_Required action_
Note the line where "программу от ж" appears in the data below; write it out exactly, along with every line that comes after it to the end.

_Data shown_
--

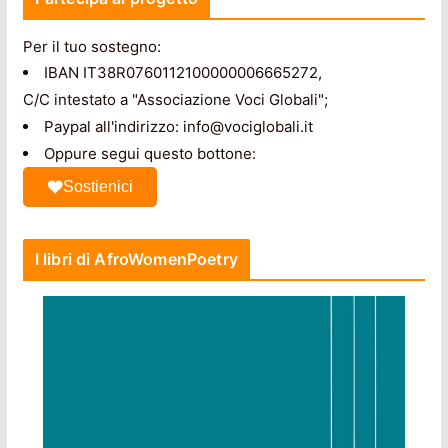
Per il tuo sostegno:
IBAN IT38R0760112100000006665272,
C/C intestato a "Associazione Voci Globali";
Paypal all'indirizzo: info@vociglobali.it
Oppure segui questo bottone:
Sostienici
I libri di AfroWomenPoetry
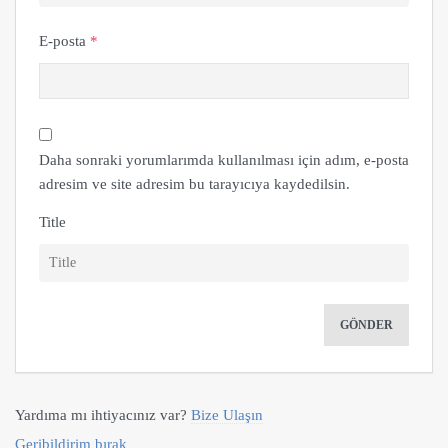
E-posta
*
Daha sonraki yorumlarımda kullanılması için adım, e-posta
adresim ve site adresim bu tarayıcıya kaydedilsin.
Title
Yardıma mı ihtiyacınız var?
Bize Ulaşın
Geribildirim bırak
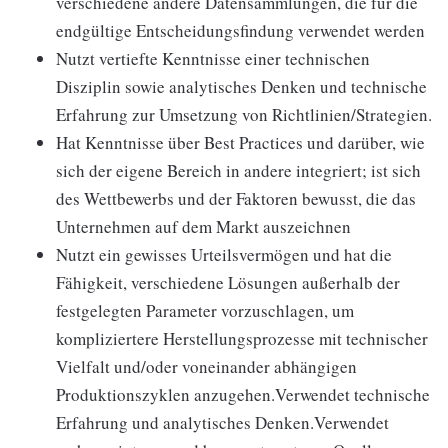
verschiedene andere Datensammlungen, die für die
endgültige Entscheidungsfindung verwendet werden
Nutzt vertiefte Kenntnisse einer technischen
Disziplin sowie analytisches Denken und technische
Erfahrung zur Umsetzung von Richtlinien/Strategien.
Hat Kenntnisse über Best Practices und darüber, wie
sich der eigene Bereich in andere integriert; ist sich
des Wettbewerbs und der Faktoren bewusst, die das
Unternehmen auf dem Markt auszeichnen
Nutzt ein gewisses Urteilsvermögen und hat die
Fähigkeit, verschiedene Lösungen außerhalb der
festgelegten Parameter vorzuschlagen, um
kompliziertere Herstellungsprozesse mit technischer
Vielfalt und/oder voneinander abhängigen
Produktionszyklen anzugehen.Verwendet technische
Erfahrung und analytisches Denken.Verwendet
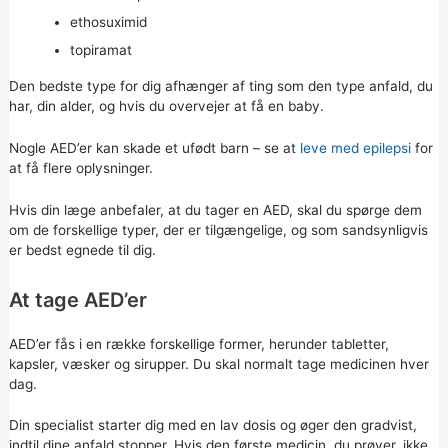
ethosuximid
topiramat
Den bedste type for dig afhænger af ting som den type anfald, du
har, din alder, og hvis du overvejer at få en baby.
Nogle AED’er kan skade et ufødt barn – se at
leve med epilepsi
for
at få flere oplysninger.
Hvis din læge anbefaler, at du tager en AED, skal du spørge dem
om de forskellige typer, der er tilgængelige, og som sandsynligvis
er bedst egnede til dig.
At tage AED’er
AED’er fås i en række forskellige former, herunder tabletter,
kapsler, væsker og sirupper. Du skal normalt tage medicinen hver
dag.
Din specialist starter dig med en lav dosis og øger den gradvist,
indtil dine anfald stopper. Hvis den første medicin, du prøver, ikke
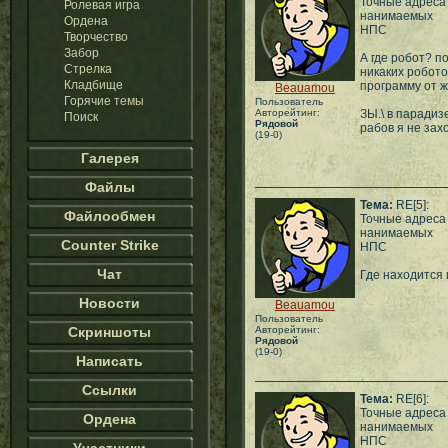
Точные адреса
Ролевая игра
нанимаемых
Ордена
НПС
Творчество
Забор
А где робот? п
Стрелка
никаких робото
Кладбище
программу от ж
Beauamou
Горячие темы
Пользователь
Авторейтинг:
ЗЫ.\ в парадизе
Поиск
Рядовой
рабов я не захо
(19-0)
Галерея
Файлы
Тема:
RE[5]:
Файлообмен
Точные адреса
нанимаемых
Counter Strike
НПС
Чат
Где находится 
Новости
Beauamou
Пользователь
Скриншоты
Авторейтинг:
Рядовой
(19-0)
Написать
Ссылки
Тема:
RE[6]:
Точные адреса
Ордена
нанимаемых
НПС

--

_Response to this task_
программу от ж
Beauamou
Горячие темы
Пользователь
Авторейтинг:
ЗЫ.\ в парадизе
Поиск
Рядовой
рабов я не захо
(19-0)
Галерея
Файлы
Тема:
RE[5]:
Файлообмен
Точные адреса
нанимаемых
Counter Strike
НПС
Чат
Где находится 
Новости
Beauamou
Пользователь
Скриншоты
Авторейтинг:
Рядовой
(19-0)
Написать
Ссылки
Тема:
RE[6]:
Точные адреса
Ордена
нанимаемых
НПС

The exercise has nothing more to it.